3 December 2021
The Vermont Climate Council passed an Action Plan on Wednesday by a vote of 19-4. The 273-page plan is part of the Vermont Global Warming Solutions Act which requires greenhouse gas emissions drop 26% by 2025 and 40% by the end of the decade. These are not goals, these are mandates and failure to meet these mandates is a violation of the Global Warming Solutions Act.
The thermal strategy is to ensure buildings use less energy while heating with more electricity. This means that 90,000 homes will need to be weatherized by the end of the decade-an increase of about 200%. The plan also requires a new “net zero” building code for new construction, efficiency standards for rental properties, and electric-only water heaters with modular demand response communication so the UTILITY companies can remotely control the water temperature. Also included in the plan is the creation of a Clean Heat Standard to incentivize heating companies to reduce their customer’s carbon emissions. Selling renewable liquid fuels, pellet stoves, and heat pumps would generate credits that fossil fuel wholesalers would be required to purchase.

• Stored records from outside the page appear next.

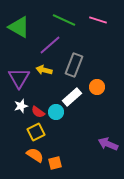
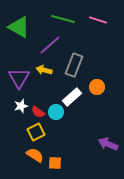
green line: moved 1 px left, 1 px up; rotated 10 degrees counterclockwise
orange square: rotated 16 degrees clockwise
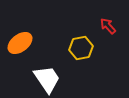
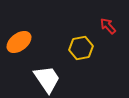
orange ellipse: moved 1 px left, 1 px up
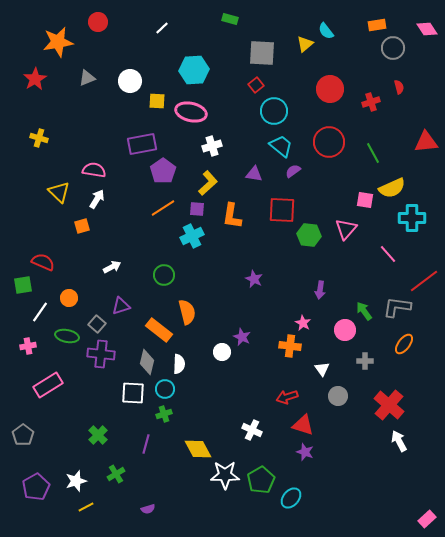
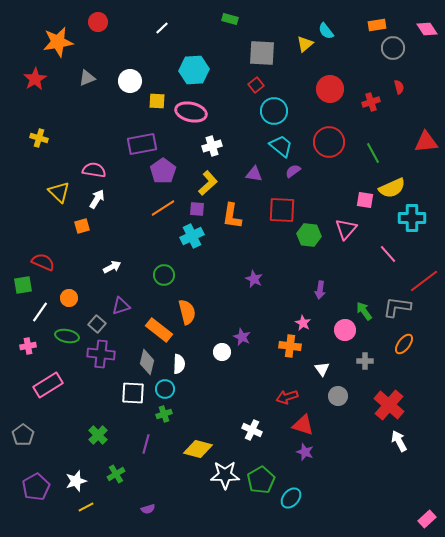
yellow diamond at (198, 449): rotated 48 degrees counterclockwise
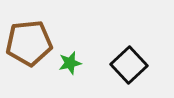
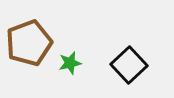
brown pentagon: rotated 15 degrees counterclockwise
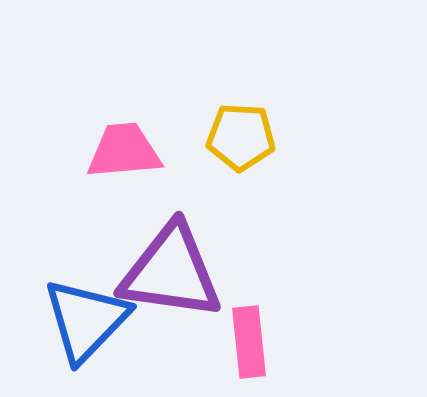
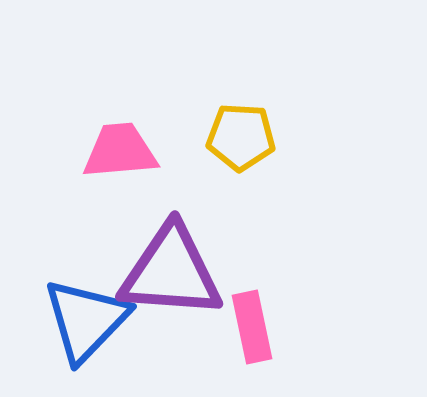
pink trapezoid: moved 4 px left
purple triangle: rotated 4 degrees counterclockwise
pink rectangle: moved 3 px right, 15 px up; rotated 6 degrees counterclockwise
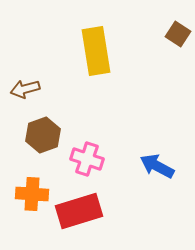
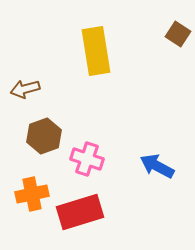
brown hexagon: moved 1 px right, 1 px down
orange cross: rotated 16 degrees counterclockwise
red rectangle: moved 1 px right, 1 px down
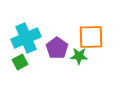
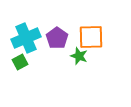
purple pentagon: moved 10 px up
green star: rotated 18 degrees clockwise
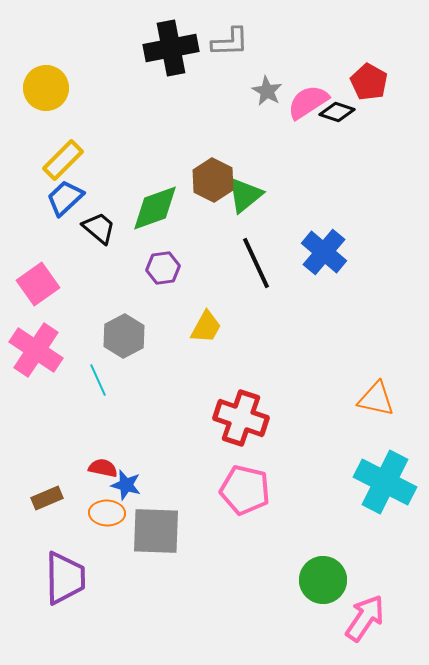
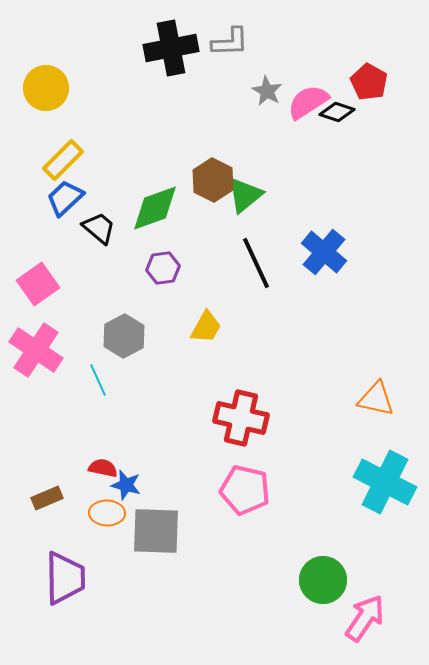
red cross: rotated 6 degrees counterclockwise
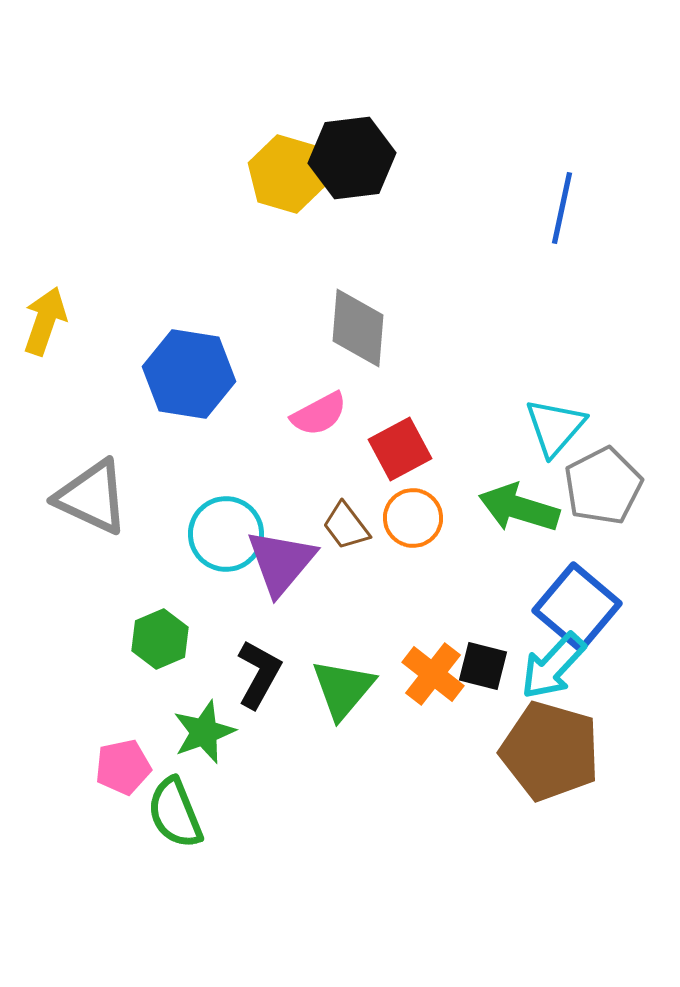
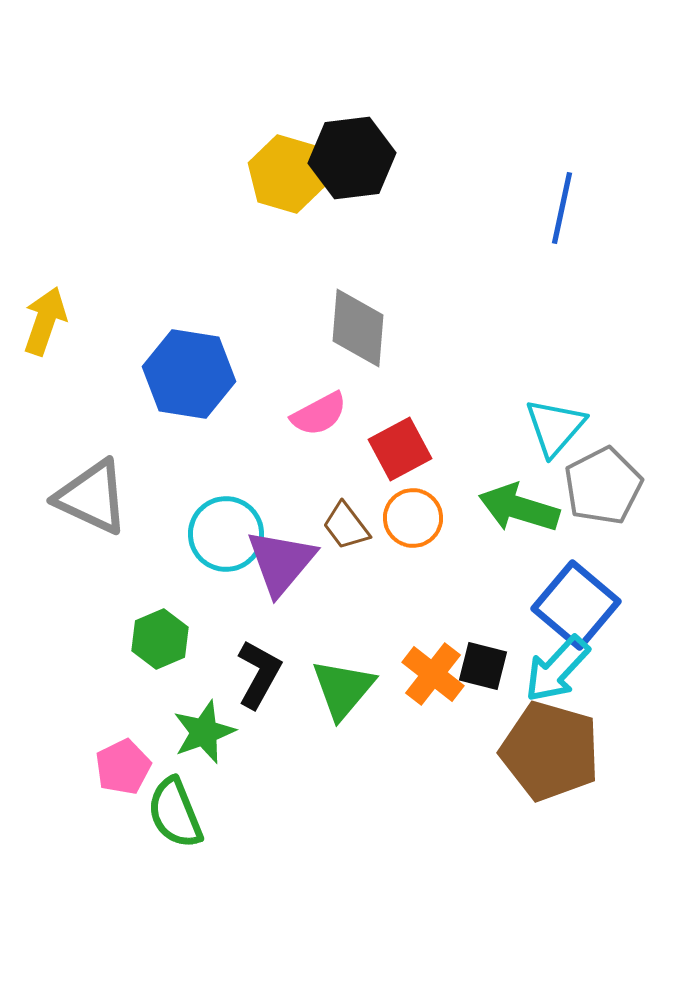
blue square: moved 1 px left, 2 px up
cyan arrow: moved 4 px right, 3 px down
pink pentagon: rotated 14 degrees counterclockwise
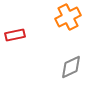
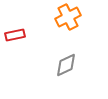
gray diamond: moved 5 px left, 2 px up
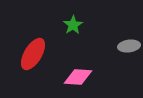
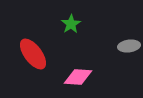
green star: moved 2 px left, 1 px up
red ellipse: rotated 68 degrees counterclockwise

As far as transportation goes, the plan uses incentives, taxes, and regulations to "persuade" Vermonters to buy and drive electric cars. By 2030, in order to meet the emission reduction mandates, 170,000 electric vehicles will need to replace gas-run vehicles. This is an increase of nearly 4000%. The plan allows for this by banning the sale of new combustion engine vehicles by 2035, giving cash incentives for electric vehicles and more fees to those who drive vehicles powered by gasoline and diesel. Additionally, even though MA, RI and CT have abandoned the Transportation Climate Initiative (TCI), VT has not. The plan calls on lawmakers to pass legislation that would allow the state to join the cap and trade program if it comes to fruition.
Governor Scott’s Administration released a signed statement disagreeing with many aspects of the plan. In the statement, Governor Scott said he “cannot support proposals which impose a fiscal commitment beyond the means of most Vermonters.” The electric stoves, cars, and heating systems that must be purchased in order to comply with the Global Warming Solution Act represent billions of dollars of new purchases. The Vermont legislature will pick up where the Climate Council left off in determining who pays the bill. The Legislature will start that process in January. NEHPBA will keep you updated!